Problem details
Locate each line of the material below that contains the word "pour", matching case exactly, and copy those lines.

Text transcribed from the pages
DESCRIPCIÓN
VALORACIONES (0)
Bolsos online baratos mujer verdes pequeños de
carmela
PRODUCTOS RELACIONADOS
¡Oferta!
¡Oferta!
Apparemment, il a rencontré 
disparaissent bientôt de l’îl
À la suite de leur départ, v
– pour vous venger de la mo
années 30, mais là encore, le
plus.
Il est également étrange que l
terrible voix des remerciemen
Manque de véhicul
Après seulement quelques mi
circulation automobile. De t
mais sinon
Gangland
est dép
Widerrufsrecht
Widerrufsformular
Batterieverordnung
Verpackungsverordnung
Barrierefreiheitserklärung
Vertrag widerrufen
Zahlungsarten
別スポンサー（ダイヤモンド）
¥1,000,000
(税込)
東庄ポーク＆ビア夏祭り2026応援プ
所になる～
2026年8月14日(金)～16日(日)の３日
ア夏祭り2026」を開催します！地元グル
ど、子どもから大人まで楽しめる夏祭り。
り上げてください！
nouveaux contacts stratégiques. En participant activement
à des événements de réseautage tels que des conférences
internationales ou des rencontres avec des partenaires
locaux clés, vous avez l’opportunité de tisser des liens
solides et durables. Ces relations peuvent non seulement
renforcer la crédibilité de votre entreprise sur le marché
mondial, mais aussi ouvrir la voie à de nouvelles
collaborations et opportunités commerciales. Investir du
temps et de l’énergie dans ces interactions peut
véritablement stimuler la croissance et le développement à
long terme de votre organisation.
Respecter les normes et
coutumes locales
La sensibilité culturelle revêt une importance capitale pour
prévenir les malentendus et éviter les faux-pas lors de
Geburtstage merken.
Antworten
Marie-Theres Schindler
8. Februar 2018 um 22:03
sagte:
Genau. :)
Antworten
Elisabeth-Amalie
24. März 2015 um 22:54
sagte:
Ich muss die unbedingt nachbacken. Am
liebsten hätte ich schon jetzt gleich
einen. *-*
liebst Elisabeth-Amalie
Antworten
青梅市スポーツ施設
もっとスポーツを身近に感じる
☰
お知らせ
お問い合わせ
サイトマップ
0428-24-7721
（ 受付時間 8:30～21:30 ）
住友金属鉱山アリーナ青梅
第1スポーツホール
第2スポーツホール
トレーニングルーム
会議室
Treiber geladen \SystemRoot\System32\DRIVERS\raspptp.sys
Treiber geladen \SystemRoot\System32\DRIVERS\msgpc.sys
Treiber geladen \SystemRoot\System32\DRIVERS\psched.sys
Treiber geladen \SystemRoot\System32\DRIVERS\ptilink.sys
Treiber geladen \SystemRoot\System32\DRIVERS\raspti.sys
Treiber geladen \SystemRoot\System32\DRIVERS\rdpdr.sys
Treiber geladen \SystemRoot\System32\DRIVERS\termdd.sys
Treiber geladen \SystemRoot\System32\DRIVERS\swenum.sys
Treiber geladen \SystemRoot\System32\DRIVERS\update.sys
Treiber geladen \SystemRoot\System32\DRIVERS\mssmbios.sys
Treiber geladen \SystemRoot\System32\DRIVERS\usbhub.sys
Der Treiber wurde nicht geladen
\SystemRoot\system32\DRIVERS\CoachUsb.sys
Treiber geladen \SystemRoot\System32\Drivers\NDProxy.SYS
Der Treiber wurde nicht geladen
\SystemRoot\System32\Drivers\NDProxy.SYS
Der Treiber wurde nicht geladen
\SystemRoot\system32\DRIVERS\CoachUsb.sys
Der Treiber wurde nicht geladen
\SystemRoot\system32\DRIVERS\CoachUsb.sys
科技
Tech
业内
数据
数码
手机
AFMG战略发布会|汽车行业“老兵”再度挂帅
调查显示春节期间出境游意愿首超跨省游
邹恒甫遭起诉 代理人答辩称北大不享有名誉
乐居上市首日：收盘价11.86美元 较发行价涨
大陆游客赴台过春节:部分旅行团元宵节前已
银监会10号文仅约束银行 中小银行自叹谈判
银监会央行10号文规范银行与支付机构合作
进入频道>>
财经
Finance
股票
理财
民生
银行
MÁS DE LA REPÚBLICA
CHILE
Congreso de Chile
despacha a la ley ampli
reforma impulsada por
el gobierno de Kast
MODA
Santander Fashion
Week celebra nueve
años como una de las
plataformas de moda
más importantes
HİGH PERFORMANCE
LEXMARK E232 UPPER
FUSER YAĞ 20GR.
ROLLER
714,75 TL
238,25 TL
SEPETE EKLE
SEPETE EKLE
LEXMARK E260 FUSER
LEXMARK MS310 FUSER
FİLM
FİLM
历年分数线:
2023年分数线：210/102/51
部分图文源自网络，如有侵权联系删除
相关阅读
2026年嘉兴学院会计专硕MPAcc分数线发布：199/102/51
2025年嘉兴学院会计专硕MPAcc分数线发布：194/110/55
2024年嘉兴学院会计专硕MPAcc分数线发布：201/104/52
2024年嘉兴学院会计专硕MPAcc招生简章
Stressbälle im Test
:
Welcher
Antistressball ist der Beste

Expected output
– pour vous venger de la mo
La sensibilité culturelle revêt une importance capitale pour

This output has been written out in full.